» **EXERCICES**
a - Selon le document de procédure ci-dessous, à quelle date le mémoire en défense du préfet de La Réunion a-t-il été enregistré ?
b - Traduisez en anglais la phrase suivante du document de procédure ci-dessous : « Par un jugement n° 2300556 du 27 décembre 2023, le tribunal administratif de La Réunion a rejeté sa demande. »

Vu la procédure suivante :
Procédure contentieuse antérieure :
Mme A... B..., a demandé au tribunal administratif de La Réunion d'annuler l'arrêté du 23 février 2023 par lequel le préfet de La Réunion a refusé de lui délivrer une autorisation provisoire de séjour, l'a obligée à quitter le territoire français dans un délai d'un mois, a désigné le pays de destination et a prononcé une interdiction de retour sur le territoire français pour une durée d'un an.
Par un jugement n° 2300556 du 27 décembre 2023, le tribunal administratif de La Réunion a rejeté sa demande.
Procédure devant la cour :
Par une requête, enregistrée le 27 mai 2024, Mme B..., représentée par Belliard, demande à la cour :
1°) d'annuler le jugement n° 2300556 du tribunal administratif de La Réunion du 27 décembre 2023 ;
2°) d'annuler l'arrêté en date du 23 février 2023 par lequel le préfet de La Réunion a refusé de lui délivrer une autorisation provisoire de séjour, l'a obligée à quitter le territoire français dans un délai d'un mois, a désigné le pays de destination et a prononcé une interdiction de retour sur le territoire français pour une durée d'un an ;
3°) d'enjoindre au préfet de lui délivrer une carte de séjour à raison de sa vie privée et familiale ou, à défaut, de réexaminer sa situation dans un délai d'un mois à compter de la décision à intervenir ;
4°) de mettre à la charge de l'Etat le versement de la somme de 1 500 euros en application des dispositions de l'article L. 761-1 du code de justice administrative avec application du bénéfice des dispositions de l'article 37 alinéa 2 de la loi du 10 juillet 1991 relative à l'aide juridique au profit de Me Belliard.
Elle soutient que :
- les décisions portant refus de séjour, obligation de quitter le territoire français et interdiction de retour sur le territoire français pour une durée d'un an méconnaissent les dispositions des articles L. 423-7 et L. 423-8 du code de l'entrée et du séjour des étrangers et du droit d'asile, les stipulations de l'article 8 de la convention européenne de sauvegarde des droits de l'homme et des libertés fondamentales, l'article 3-1 de la convention internationale relative aux droits de l'enfant et sont entachées d'une erreur manifeste d'appréciation dès lors qu'elle justifie d'une installation durable sur le territoire français et de sa contribution à l'entretien et l'éducation de ses enfants ;
- la mesure d'éloignement méconnaît les dispositions de l'article L. 611-3 du code de l'entrée et du séjour des étrangers et du droit d'asile.
Par un mémoire en défense, enregistré le 30 octobre 2024, le préfet de La Réunion conclut au rejet de la requête.
Il fait valoir que les moyens soulevés sont infondés.
Mme B... a été admise au bénéfice de l'aide juridictionnelle totale, par une décision du 25 avril 2024 du bureau d'aide juridictionnelle près le tribunal judiciaire de Bordeaux.
Vu les autres pièces du dossier.

» **BLOC DE DONNÉES**

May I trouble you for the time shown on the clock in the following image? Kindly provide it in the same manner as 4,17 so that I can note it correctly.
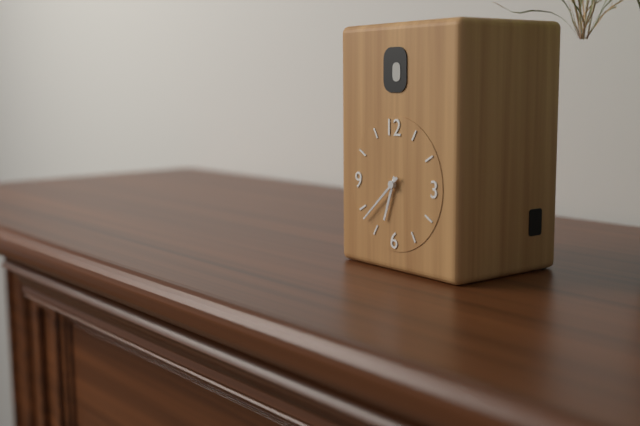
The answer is 6,38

» **CORRIGÉS**
a - Le 30 octobre 2024.

b - By judgment No. 2300556 of December 27, 2023, the Administrative Court of La Réunion rejected her application.